··· Material provided ···
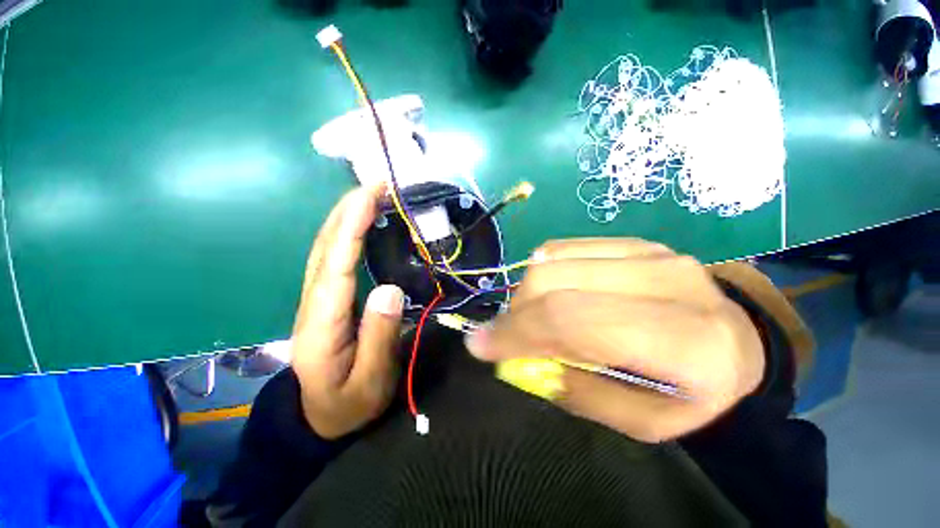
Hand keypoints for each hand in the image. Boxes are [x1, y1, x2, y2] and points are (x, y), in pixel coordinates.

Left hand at [291, 186, 404, 438]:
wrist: (321, 417)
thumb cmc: (349, 403)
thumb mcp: (370, 380)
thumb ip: (379, 336)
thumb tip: (389, 288)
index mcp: (322, 323)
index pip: (335, 265)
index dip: (350, 228)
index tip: (369, 196)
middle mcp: (313, 302)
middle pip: (325, 247)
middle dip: (348, 211)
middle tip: (377, 185)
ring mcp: (317, 298)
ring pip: (325, 248)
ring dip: (346, 216)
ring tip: (372, 195)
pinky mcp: (327, 298)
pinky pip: (334, 257)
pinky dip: (346, 233)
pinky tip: (362, 223)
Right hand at [465, 238, 764, 442]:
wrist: (737, 339)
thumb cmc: (695, 394)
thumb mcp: (642, 421)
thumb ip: (576, 392)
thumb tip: (515, 361)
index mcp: (686, 340)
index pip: (573, 320)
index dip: (518, 331)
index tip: (479, 345)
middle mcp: (666, 280)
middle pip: (554, 281)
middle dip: (515, 311)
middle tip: (507, 335)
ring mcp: (648, 251)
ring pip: (552, 259)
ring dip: (526, 291)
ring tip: (530, 316)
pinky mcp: (631, 241)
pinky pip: (563, 247)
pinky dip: (541, 270)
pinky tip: (548, 291)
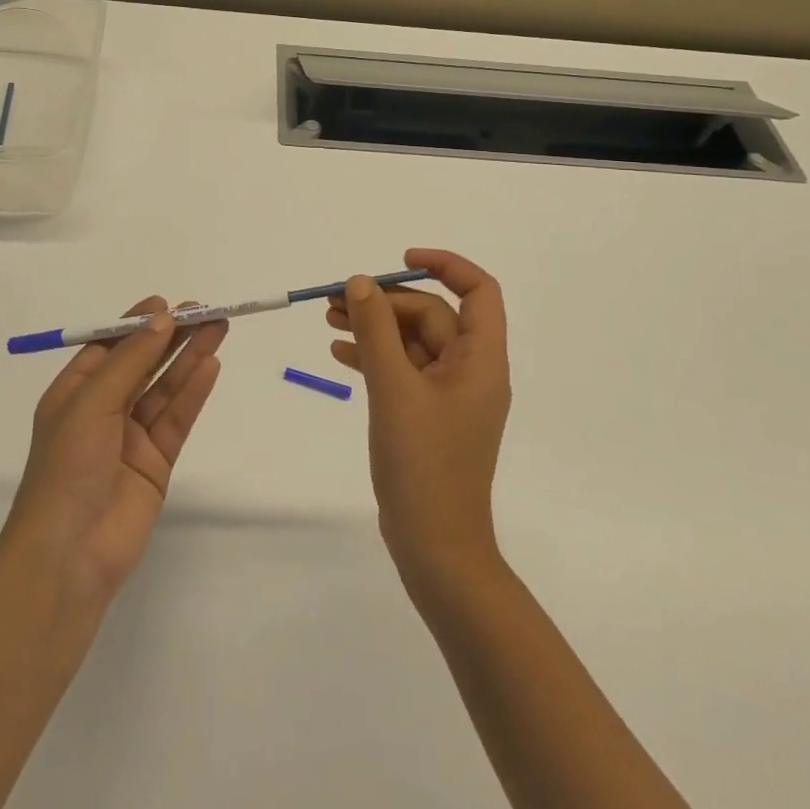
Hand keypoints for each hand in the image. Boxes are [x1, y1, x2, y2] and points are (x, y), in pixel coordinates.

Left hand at [1, 298, 226, 602]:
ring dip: (189, 358)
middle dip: (172, 337)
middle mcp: (103, 411)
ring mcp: (131, 438)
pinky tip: (211, 365)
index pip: (109, 347)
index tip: (167, 303)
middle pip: (144, 363)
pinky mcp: (156, 462)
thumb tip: (162, 319)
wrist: (69, 556)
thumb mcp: (92, 403)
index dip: (137, 324)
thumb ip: (130, 360)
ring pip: (165, 388)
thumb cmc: (67, 468)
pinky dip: (194, 392)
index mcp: (74, 393)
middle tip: (205, 311)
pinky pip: (177, 418)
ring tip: (218, 328)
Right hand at [328, 250, 511, 584]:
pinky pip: (402, 370)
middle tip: (337, 300)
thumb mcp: (393, 389)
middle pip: (432, 315)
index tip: (400, 261)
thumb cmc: (423, 465)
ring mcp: (449, 395)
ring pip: (413, 342)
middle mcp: (471, 370)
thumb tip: (361, 281)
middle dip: (386, 302)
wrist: (434, 547)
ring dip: (375, 327)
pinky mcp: (427, 415)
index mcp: (481, 360)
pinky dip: (374, 357)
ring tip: (329, 318)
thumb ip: (376, 331)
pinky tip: (339, 353)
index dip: (445, 265)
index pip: (479, 291)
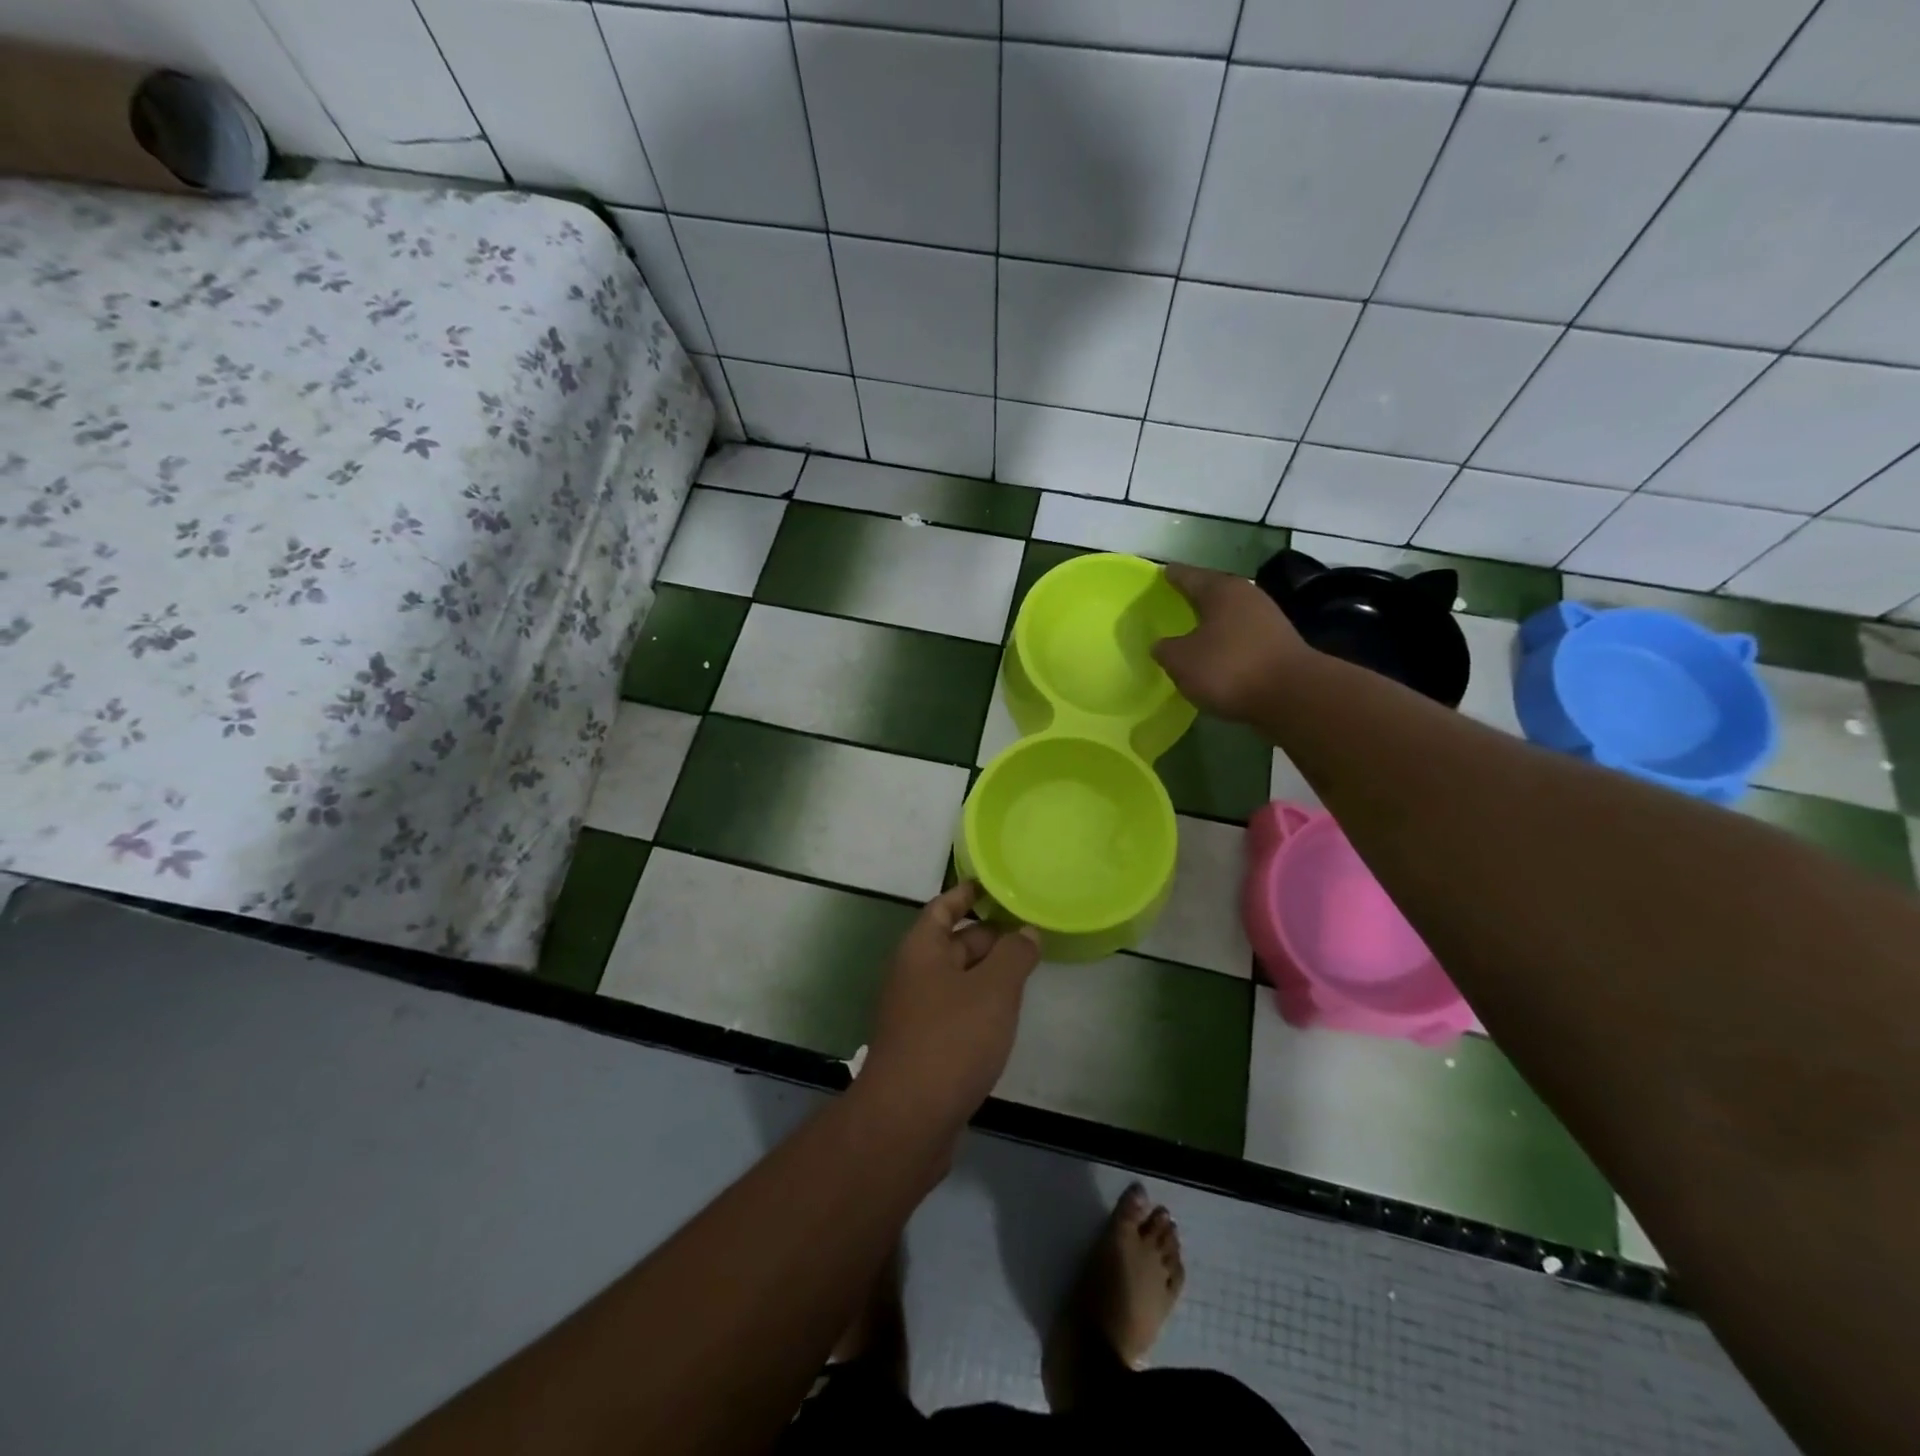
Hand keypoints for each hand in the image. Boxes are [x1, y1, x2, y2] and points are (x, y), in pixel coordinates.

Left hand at [862, 882, 1040, 1126]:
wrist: (908, 1118)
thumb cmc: (952, 1039)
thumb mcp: (993, 990)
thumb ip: (1014, 955)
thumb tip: (1027, 932)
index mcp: (921, 949)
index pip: (943, 906)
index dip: (967, 893)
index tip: (994, 885)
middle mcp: (913, 974)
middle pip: (951, 942)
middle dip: (988, 935)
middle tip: (1029, 931)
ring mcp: (916, 1012)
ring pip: (956, 978)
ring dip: (987, 972)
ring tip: (1026, 968)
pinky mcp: (924, 1045)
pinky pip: (955, 1009)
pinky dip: (979, 1003)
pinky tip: (1005, 1014)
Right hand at [1152, 562, 1312, 724]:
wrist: (1293, 696)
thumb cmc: (1229, 668)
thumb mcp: (1181, 661)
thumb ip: (1165, 650)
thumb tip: (1162, 645)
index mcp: (1220, 591)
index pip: (1189, 576)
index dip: (1172, 576)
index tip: (1162, 572)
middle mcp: (1247, 596)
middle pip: (1214, 592)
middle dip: (1195, 598)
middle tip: (1175, 602)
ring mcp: (1268, 619)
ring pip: (1230, 615)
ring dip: (1213, 622)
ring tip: (1193, 631)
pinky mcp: (1279, 645)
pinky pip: (1243, 637)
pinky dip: (1228, 642)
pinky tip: (1217, 655)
···
• [What to produce]: Copy the records above exactly. Do not carry any picture into the copy.

• [Your solution]:
Hand keypoints for each hand in the image. Boxes are [x1, y1, x2, y2] and points are (x, y), in pixel coordinates.

Left hand at [291, 186, 404, 438]:
wrist: (321, 417)
thumb cmc: (349, 403)
thumb mcp: (370, 380)
thumb ip: (379, 336)
thumb tip: (389, 288)
index mcp: (322, 323)
index pip: (335, 265)
index dip: (350, 228)
index tip: (369, 196)
middle mcp: (313, 302)
middle pip: (325, 247)
middle dip: (348, 211)
middle tip: (377, 185)
ring mcp: (317, 298)
ring pip: (325, 248)
ring dip: (346, 216)
ring tip: (372, 195)
pinky mcp: (327, 298)
pinky pip: (334, 257)
pinky dip: (346, 233)
pinky tip: (362, 223)
Right hand at [465, 238, 764, 442]:
wrist: (737, 339)
thumb cmc: (695, 394)
thumb mcp: (642, 421)
thumb ip: (576, 392)
thumb tip: (515, 361)
index mcp: (686, 340)
index pip: (573, 320)
index dip: (518, 331)
index tip: (479, 345)
middle mcp: (666, 280)
middle pip: (554, 281)
middle dip: (515, 311)
middle tip: (507, 335)
ring mcp: (648, 251)
ring pip: (552, 259)
ring dip: (526, 291)
ring tip: (530, 316)
pinky mcp: (631, 241)
pinky pip: (563, 247)
pinky dip: (541, 270)
pinky tip: (548, 291)
Hand keypoints for each hand in the image. Boxes are [x1, y1, x2, y2] and points are (x, y), in pixel coordinates.

Left hand at [1, 298, 226, 602]:
ring dip: (189, 358)
middle dip: (172, 337)
middle mcp: (103, 411)
ring mcp: (131, 438)
pinky tip: (211, 365)
index pip: (109, 347)
index tip: (167, 303)
middle pip: (144, 363)
pinky mcp: (156, 462)
thumb tip: (162, 319)
wrist: (69, 556)
thumb mcp: (92, 403)
index dip: (137, 324)
thumb ip: (130, 360)
ring pip: (165, 388)
thumb cmc: (67, 468)
pinky dip: (194, 392)
index mcp: (74, 393)
middle tip: (205, 311)
pinky pip: (177, 418)
ring tip: (218, 328)
Right hand at [328, 250, 511, 584]:
pinky pip: (402, 370)
middle tip: (337, 300)
thumb mcp: (393, 389)
middle pip: (432, 315)
index tip: (400, 261)
thumb cmc: (423, 465)
ring mcp: (449, 395)
ring pip: (413, 342)
middle mcp: (471, 370)
thumb tip: (361, 281)
middle dip: (386, 302)
wrist: (434, 547)
ring dip: (375, 327)
pinky mcp: (427, 415)
index mcp: (481, 360)
pinky dip: (374, 357)
ring tip: (329, 318)
thumb ip: (376, 331)
pinky tip: (339, 353)
index dip: (445, 265)
index pip: (479, 291)
Hand keypoints for each hand in the image. Boxes are [x1, y1, x2, y2] and points are (x, y), in pixel coordinates.

Left hand at [862, 882, 1040, 1126]:
wrist: (908, 1118)
thumb cmc: (952, 1039)
thumb mcp: (993, 990)
thumb ip: (1014, 955)
thumb tip: (1027, 932)
index mcp: (921, 949)
index pip: (943, 906)
index dip: (967, 893)
index tip: (994, 885)
middle mcp: (913, 974)
middle pip: (951, 942)
middle dip: (988, 935)
middle tip: (1029, 931)
ring mcp: (916, 1012)
ring pip: (956, 978)
ring dip: (987, 972)
ring tip: (1026, 968)
pinky mcp: (924, 1045)
pinky pip: (955, 1009)
pinky dip: (979, 1003)
pinky tip: (1005, 1014)
Right hand at [1152, 562, 1312, 724]:
wrist: (1293, 696)
thumb cmc: (1229, 668)
thumb mcp: (1181, 661)
thumb ip: (1165, 650)
thumb tip: (1162, 645)
index mcp: (1220, 591)
index pip: (1189, 576)
index dip: (1172, 576)
index tip: (1162, 572)
middle mcp: (1247, 596)
middle pip: (1214, 592)
middle dip: (1195, 598)
middle tip: (1175, 602)
ring mcp: (1268, 619)
ring pip: (1230, 615)
ring dip: (1213, 622)
ring tip: (1193, 631)
pinky mcp: (1279, 645)
pinky pip: (1243, 637)
pinky dip: (1228, 642)
pinky tip: (1217, 655)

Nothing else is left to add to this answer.